_Instructions for the task_
Repeat all the lines below exactly, but omit the pictures.

Stored items from a collection
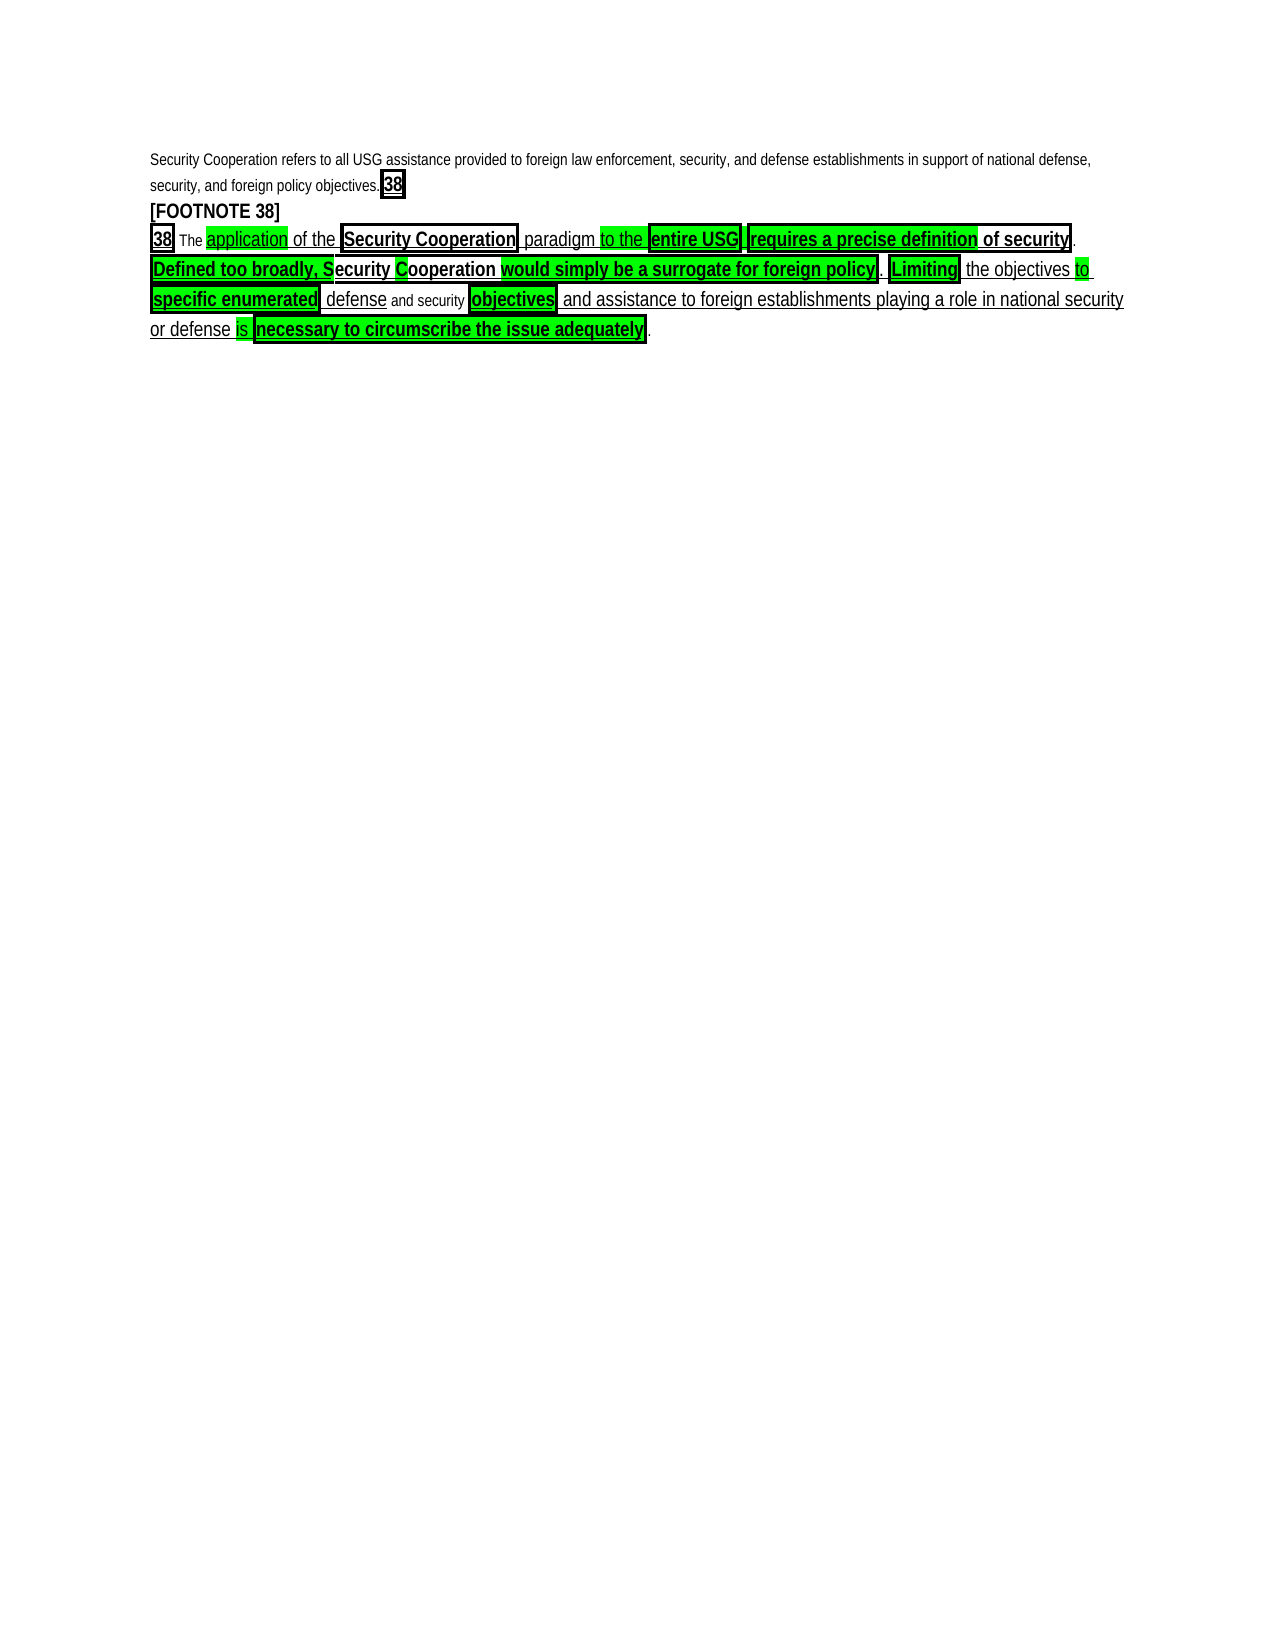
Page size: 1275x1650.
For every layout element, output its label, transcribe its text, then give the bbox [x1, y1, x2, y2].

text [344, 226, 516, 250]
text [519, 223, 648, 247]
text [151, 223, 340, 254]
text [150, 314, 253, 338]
text 38 The application of the Security Cooperation paradigm to the entire USG requires a precise definition of security. Defined too broadly, Security Cooperation would simply be a surrogate for foreign policy. Limiting the objectives to specific enumerated defense and security objectives and assistance to foreign establishments playing a role in national security or defense is necessary to circumscribe the issue adequately. [558, 223, 1125, 344]
text [FOOTNOTE 38] [150, 199, 1125, 223]
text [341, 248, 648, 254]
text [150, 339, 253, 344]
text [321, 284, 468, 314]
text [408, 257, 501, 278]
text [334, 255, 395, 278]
text Security Cooperation refers to all USG assistance provided to foreign law enforcement, security, and defense establishments in support of national defense, security, and foreign policy objectives.38 [150, 150, 1125, 199]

_Written answer_
Page size: 1275x1650.
For every layout element, output its label, transcribe its text, then give the bbox [x1, y1, x2, y2].

text [344, 226, 516, 250]
text [519, 223, 648, 247]
text [151, 223, 340, 254]
text [150, 314, 253, 338]
text 38 The application of the Security Cooperation paradigm to the entire USG requires a precise definition of security. Defined too broadly, Security Cooperation would simply be a surrogate for foreign policy. Limiting the objectives to specific enumerated defense and security objectives and assistance to foreign establishments playing a role in national security or defense is necessary to circumscribe the issue adequately. [558, 223, 1125, 344]
text [FOOTNOTE 38] [150, 199, 1125, 223]
text [341, 248, 648, 254]
text [150, 339, 253, 344]
text [321, 284, 468, 314]
text [408, 257, 501, 278]
text [334, 255, 395, 278]
text Security Cooperation refers to all USG assistance provided to foreign law enforcement, security, and defense establishments in support of national defense, security, and foreign policy objectives.38 [150, 150, 1125, 199]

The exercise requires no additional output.